The problem asks this:
Suppose that the second order linear equation
$$x^2y''+(3x+2x^3)y'-4y=0$$
has a fundamental set of solutions $\{y_1,y_2\}$ such that $y_1(1)=−3$, $y′_1(1)=2$, $y_2(1)=−2$ and $y′_2(1)=−4$
Then find explicitly the Wronskian $w(x)=y_1(x)y′_2(x)−y_2(x)y′_1(x)$
as $x>0$
I tried using $y=e^{rt}$ but I think this technique doesn't work for these types of problems. Any help at all is greatly appreciated!! Thank you
I don't understand your "I tried $y= e^{rt}$. The problem does not ask you to solve the equation! I think you are completely misunderstanding this problem.
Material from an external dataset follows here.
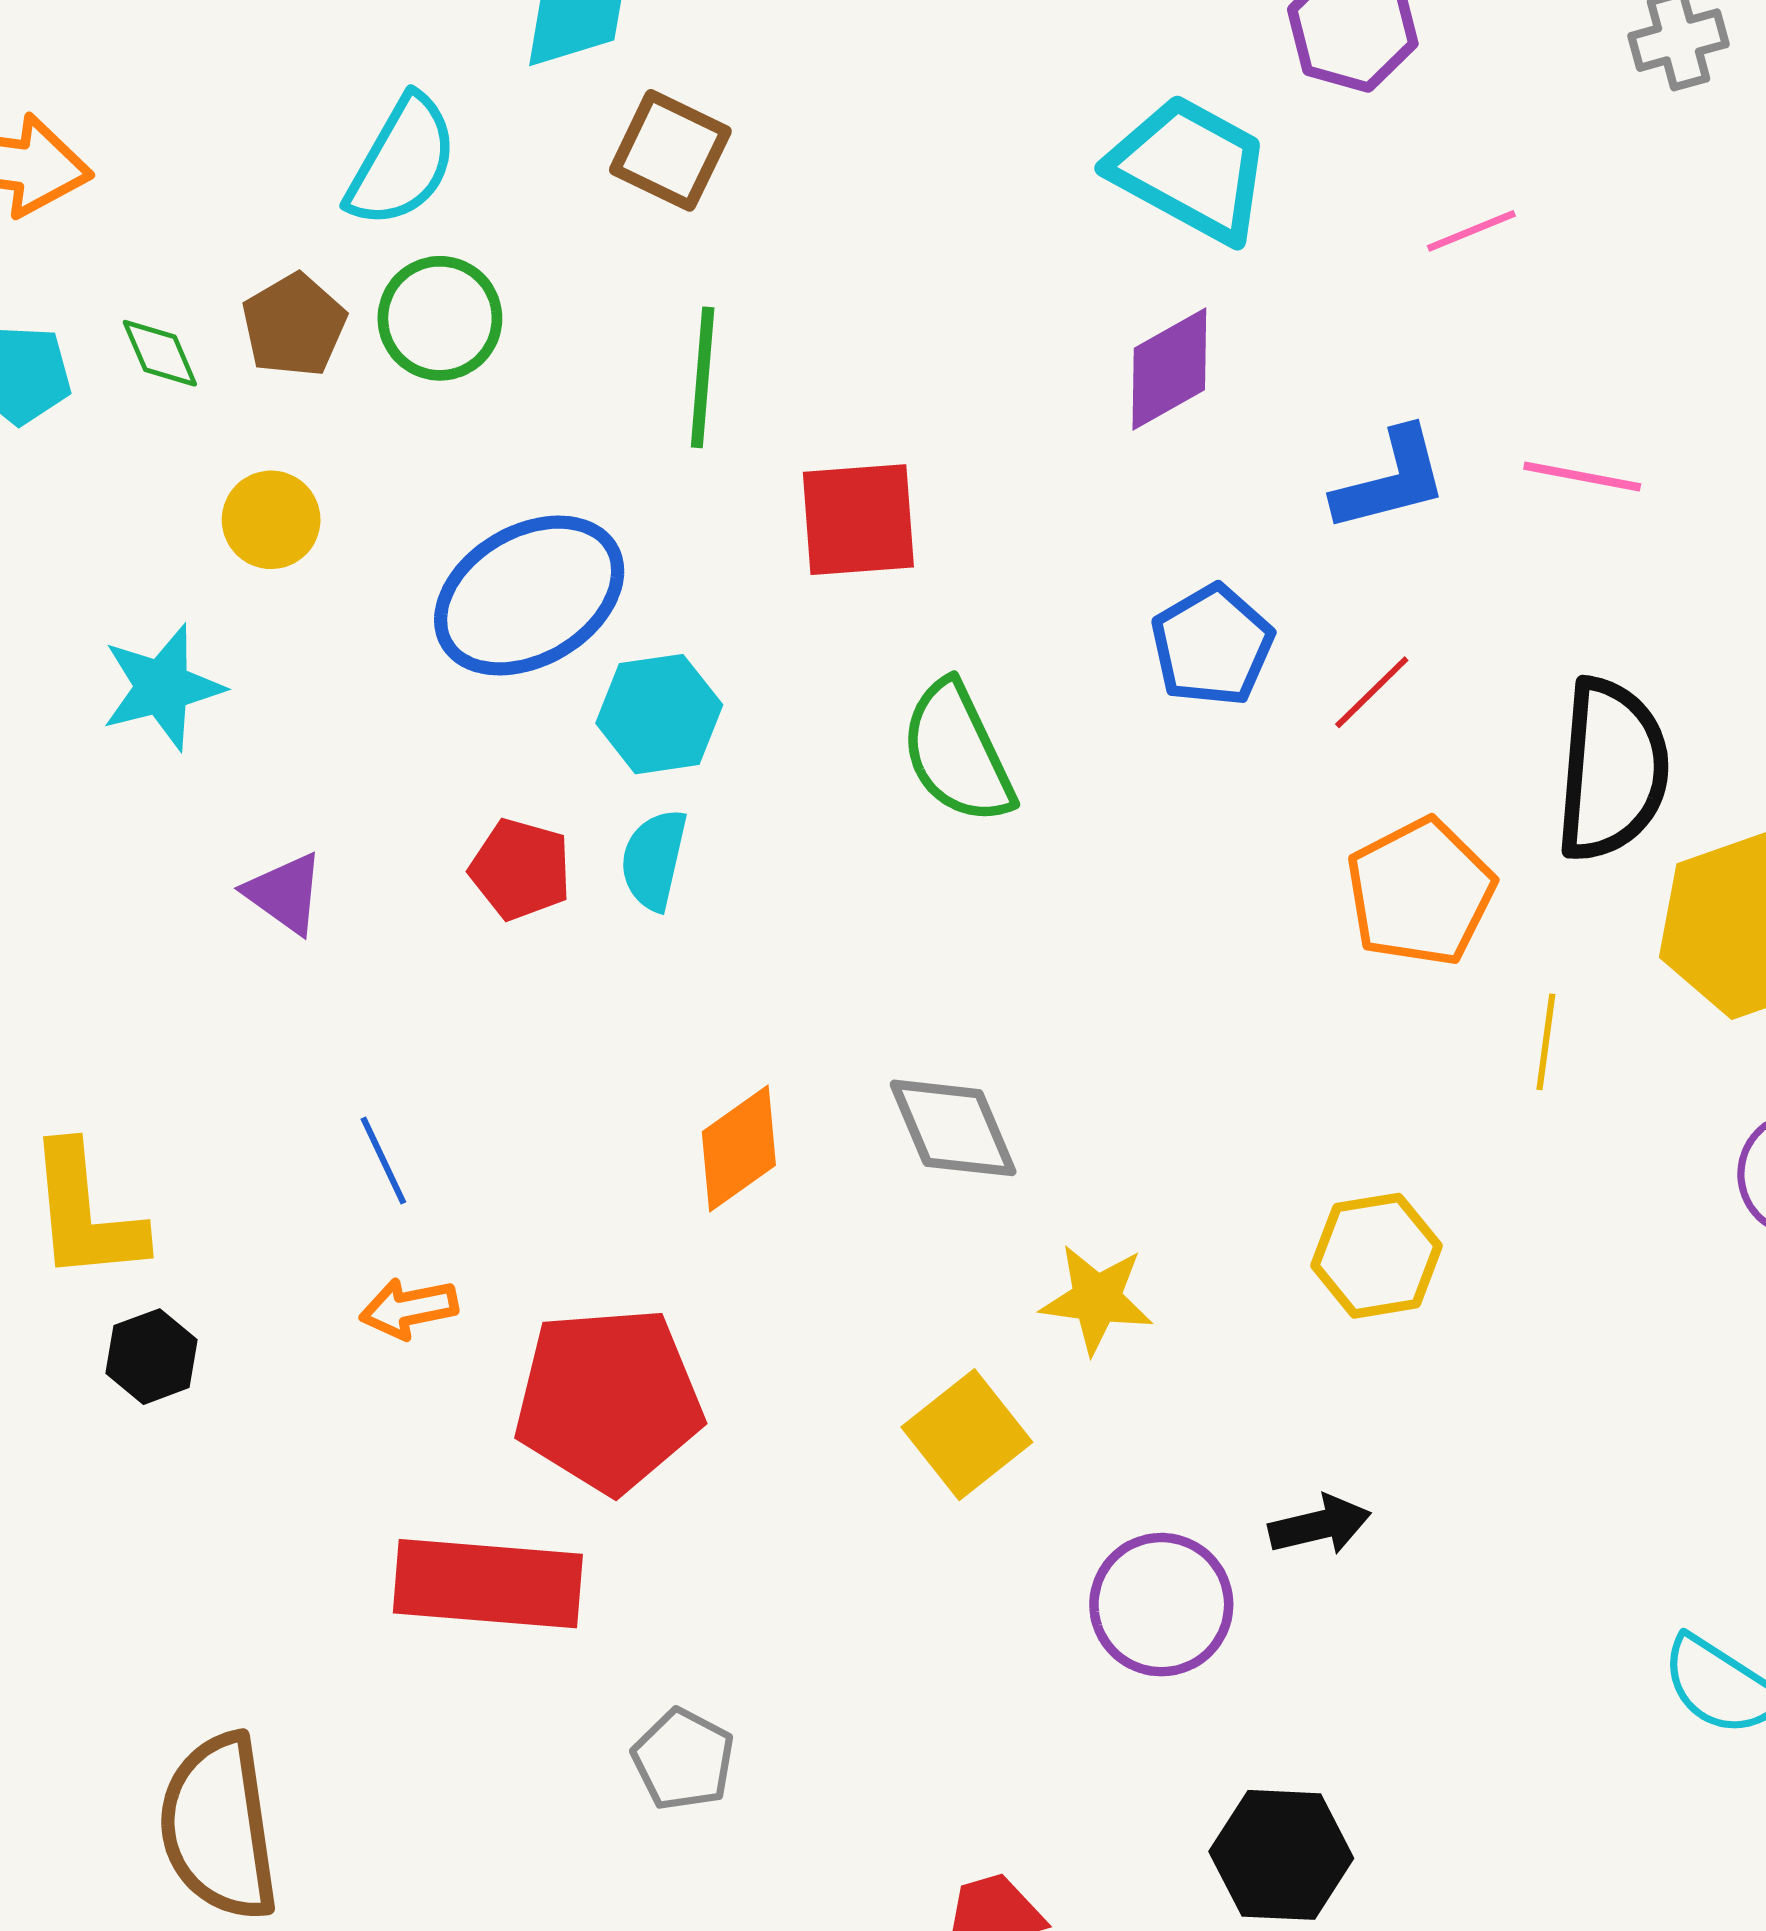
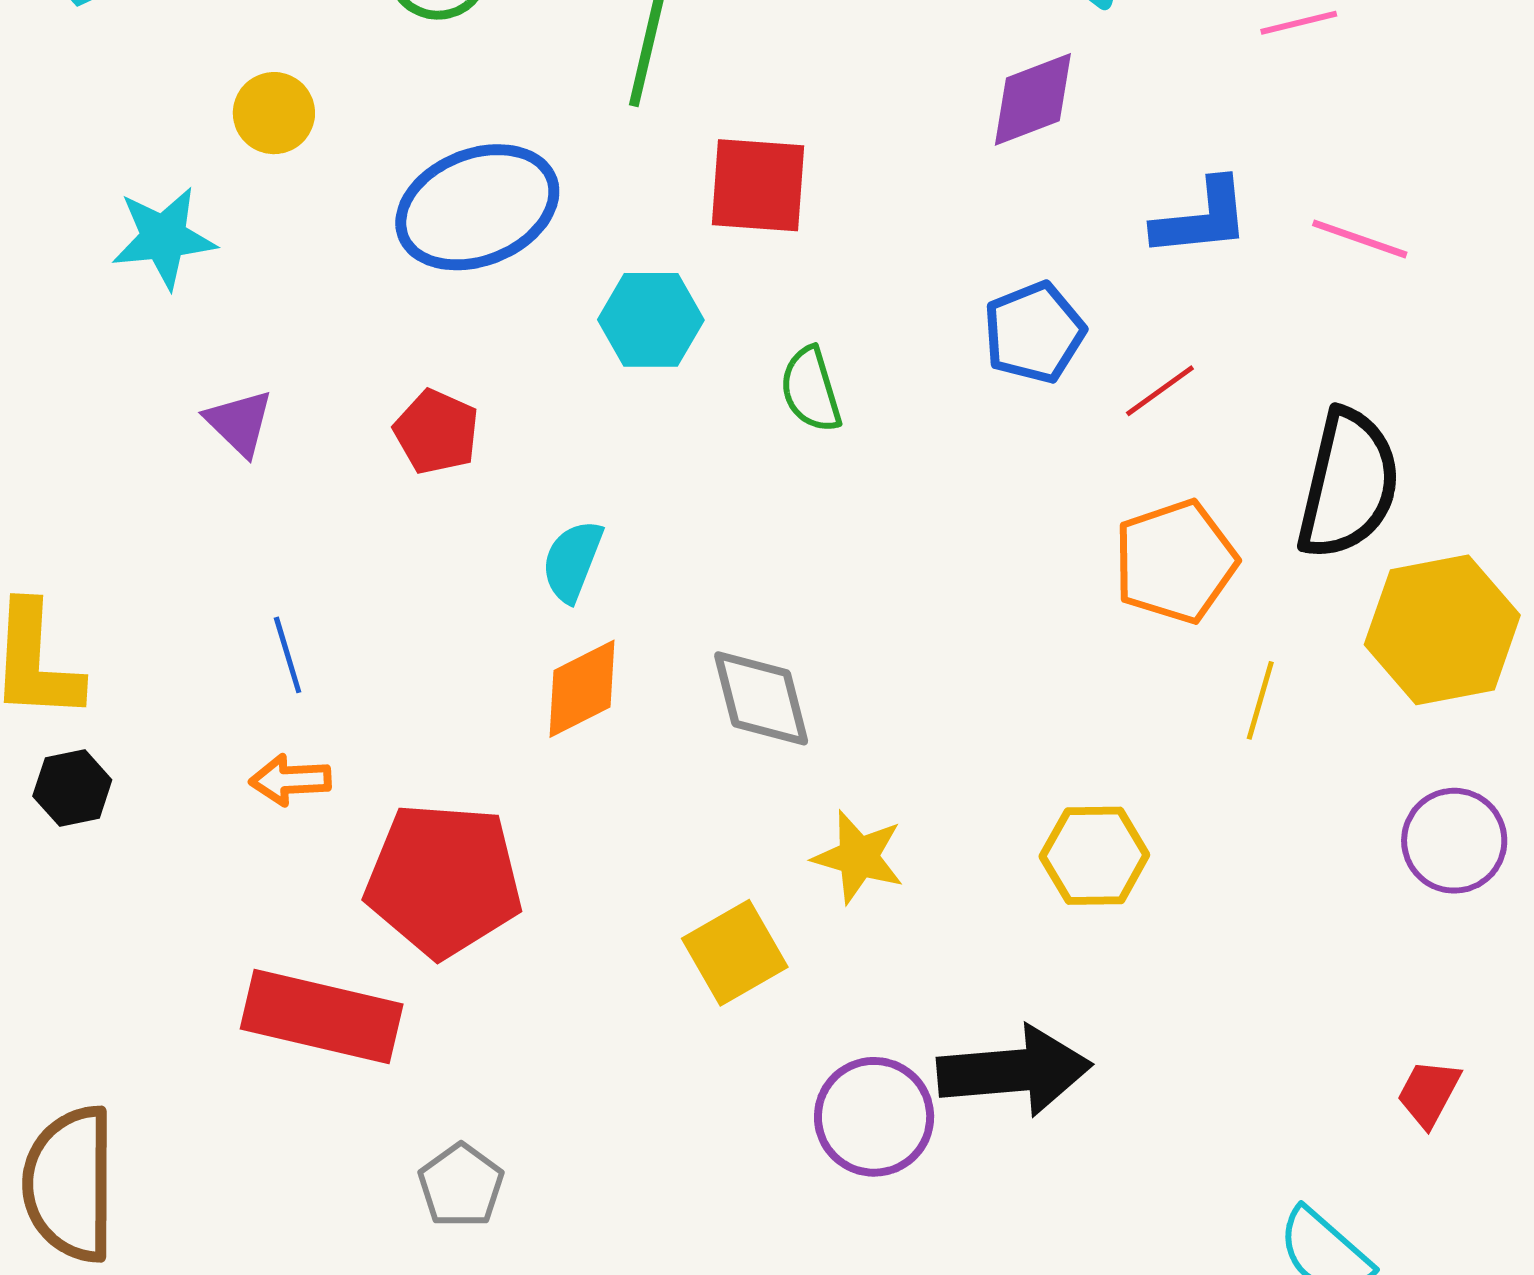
cyan hexagon: (659, 714) -> (651, 320), moved
green semicircle: (957, 753) -> (811, 390), size x0.7
cyan semicircle: (654, 860) -> (572, 561), moved
black arrow: (1320, 1525) -> (1014, 1071), size x1.8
$$W(x)= y_1'(x)y_2(x)- y_1(x)y_2'(x)$$
Differentiating with respect to $x$, \begin{aligned} W'(x) &= y_1''y_2(x)+ y_1'(x)y_2'(x)- y_1'(x)y_2'(x)- y_1(x)y_2''(x) \\ &= y_1''(x)y_2(x)- y_1(x)y''(x) \\ &= \frac{3x+ 2x^3}{x^2}(y_1(x)y_2'(x)- y_1'(x)y_2(x))\\ &= \frac{3+ 2x^2}{x}W(x) . \end{aligned}
You want to solve the equation $W'(x)= \frac{3+ 2x^2}{x}W(x)$ with the initial condition $W(1)= y_1(1)y_2'(1)- y_1'(1)y_2(1)= -3(2)- (-4)(-2)= -6- 8= -14$.